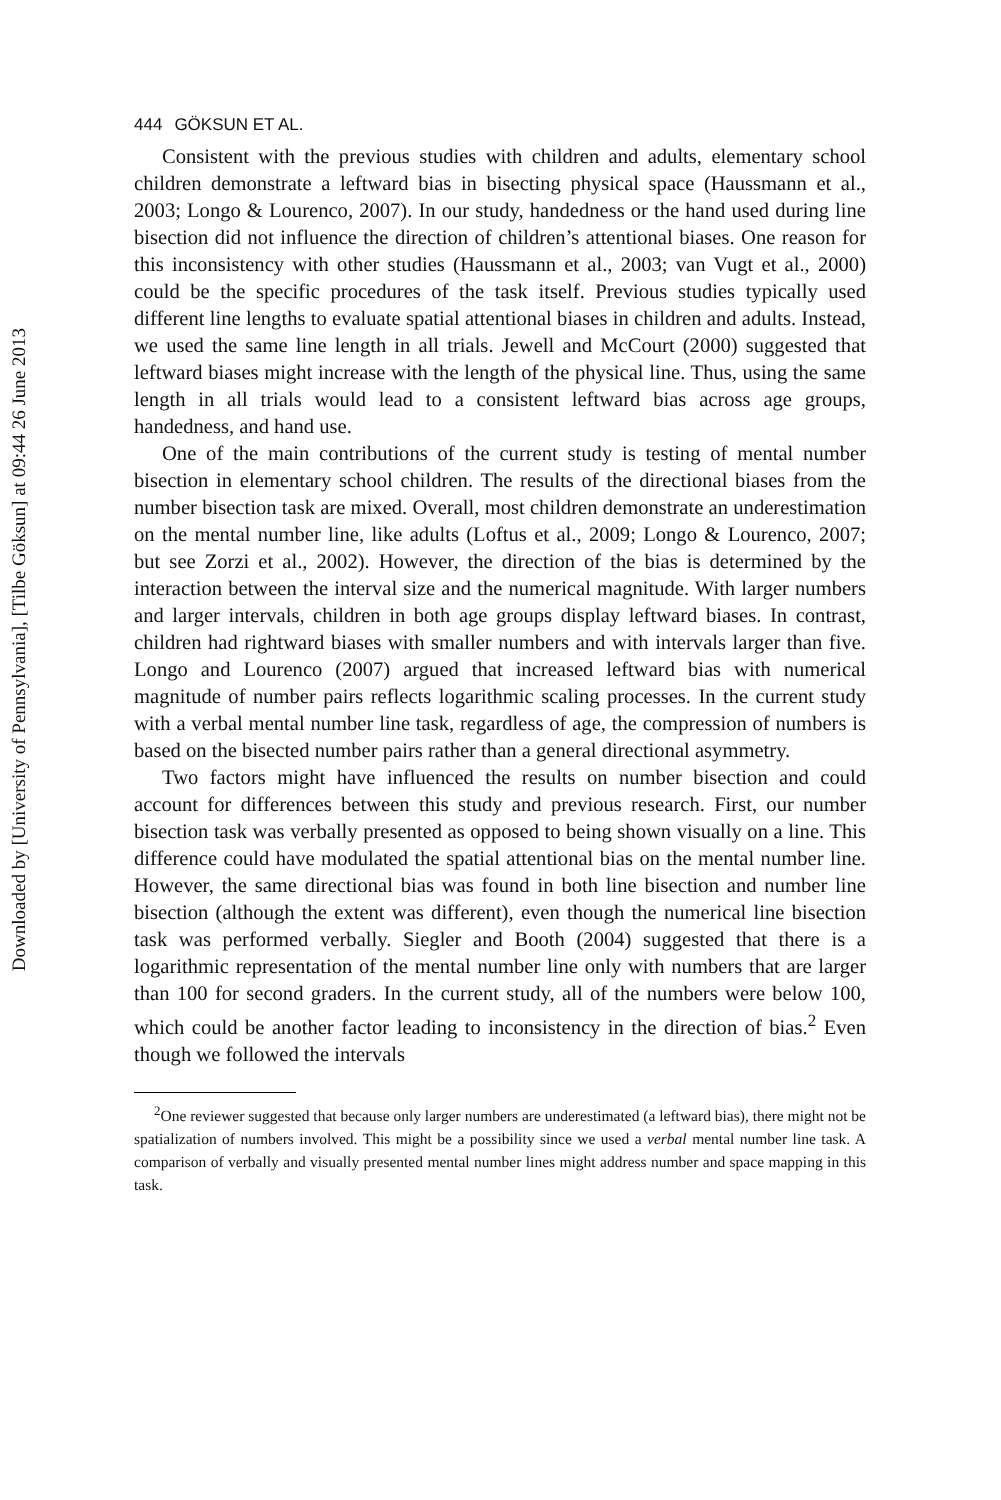Downloaded by [University of Pennsylvania], [Tilbe Göksun] at 09:44 26 June 2013
444 GÖKSUN ET AL.
Consistent with the previous studies with children and adults, elementary school children demonstrate a leftward bias in bisecting physical space (Haussmann et al., 2003; Longo & Lourenco, 2007). In our study, handedness or the hand used during line bisection did not influence the direction of children’s attentional biases. One reason for this inconsistency with other studies (Haussmann et al., 2003; van Vugt et al., 2000) could be the specific procedures of the task itself. Previous studies typically used different line lengths to evaluate spatial attentional biases in children and adults. Instead, we used the same line length in all trials. Jewell and McCourt (2000) suggested that leftward biases might increase with the length of the physical line. Thus, using the same length in all trials would lead to a consistent leftward bias across age groups, handedness, and hand use.
One of the main contributions of the current study is testing of mental number bisection in elementary school children. The results of the directional biases from the number bisection task are mixed. Overall, most children demonstrate an underestimation on the mental number line, like adults (Loftus et al., 2009; Longo & Lourenco, 2007; but see Zorzi et al., 2002). However, the direction of the bias is determined by the interaction between the interval size and the numerical magnitude. With larger numbers and larger intervals, children in both age groups display leftward biases. In contrast, children had rightward biases with smaller numbers and with intervals larger than five. Longo and Lourenco (2007) argued that increased leftward bias with numerical magnitude of number pairs reflects logarithmic scaling processes. In the current study with a verbal mental number line task, regardless of age, the compression of numbers is based on the bisected number pairs rather than a general directional asymmetry.
Two factors might have influenced the results on number bisection and could account for differences between this study and previous research. First, our number bisection task was verbally presented as opposed to being shown visually on a line. This difference could have modulated the spatial attentional bias on the mental number line. However, the same directional bias was found in both line bisection and number line bisection (although the extent was different), even though the numerical line bisection task was performed verbally. Siegler and Booth (2004) suggested that there is a logarithmic representation of the mental number line only with numbers that are larger than 100 for second graders. In the current study, all of the numbers were below 100, which could be another factor leading to inconsistency in the direction of bias.<sup>2</sup> Even though we followed the intervals
<sup>2</sup> One reviewer suggested that because only larger numbers are underestimated (a leftward bias), there might not be spatialization of numbers involved. This might be a possibility since we used a verbal mental number line task. A comparison of verbally and visually presented mental number lines might address number and space mapping in this task.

•••••

TO DO » Nothing but the lines from the first line of the data through the line with "One of the main" belongs in the answer, copied exactly and without pictures.

TASK OUTPUT »
Downloaded by [University of Pennsylvania], [Tilbe Göksun] at 09:44 26 June 2013
444 GÖKSUN ET AL.
Consistent with the previous studies with children and adults, elementary school children demonstrate a leftward bias in bisecting physical space (Haussmann et al., 2003; Longo & Lourenco, 2007). In our study, handedness or the hand used during line bisection did not influence the direction of children’s attentional biases. One reason for this inconsistency with other studies (Haussmann et al., 2003; van Vugt et al., 2000) could be the specific procedures of the task itself. Previous studies typically used different line lengths to evaluate spatial attentional biases in children and adults. Instead, we used the same line length in all trials. Jewell and McCourt (2000) suggested that leftward biases might increase with the length of the physical line. Thus, using the same length in all trials would lead to a consistent leftward bias across age groups, handedness, and hand use.
One of the main contributions of the current study is testing of mental number bisection in elementary school children. The results of the directional biases from the number bisection task are mixed. Overall, most children demonstrate an underestimation on the mental number line, like adults (Loftus et al., 2009; Longo & Lourenco, 2007; but see Zorzi et al., 2002). However, the direction of the bias is determined by the interaction between the interval size and the numerical magnitude. With larger numbers and larger intervals, children in both age groups display leftward biases. In contrast, children had rightward biases with smaller numbers and with intervals larger than five. Longo and Lourenco (2007) argued that increased leftward bias with numerical magnitude of number pairs reflects logarithmic scaling processes. In the current study with a verbal mental number line task, regardless of age, the compression of numbers is based on the bisected number pairs rather than a general directional asymmetry.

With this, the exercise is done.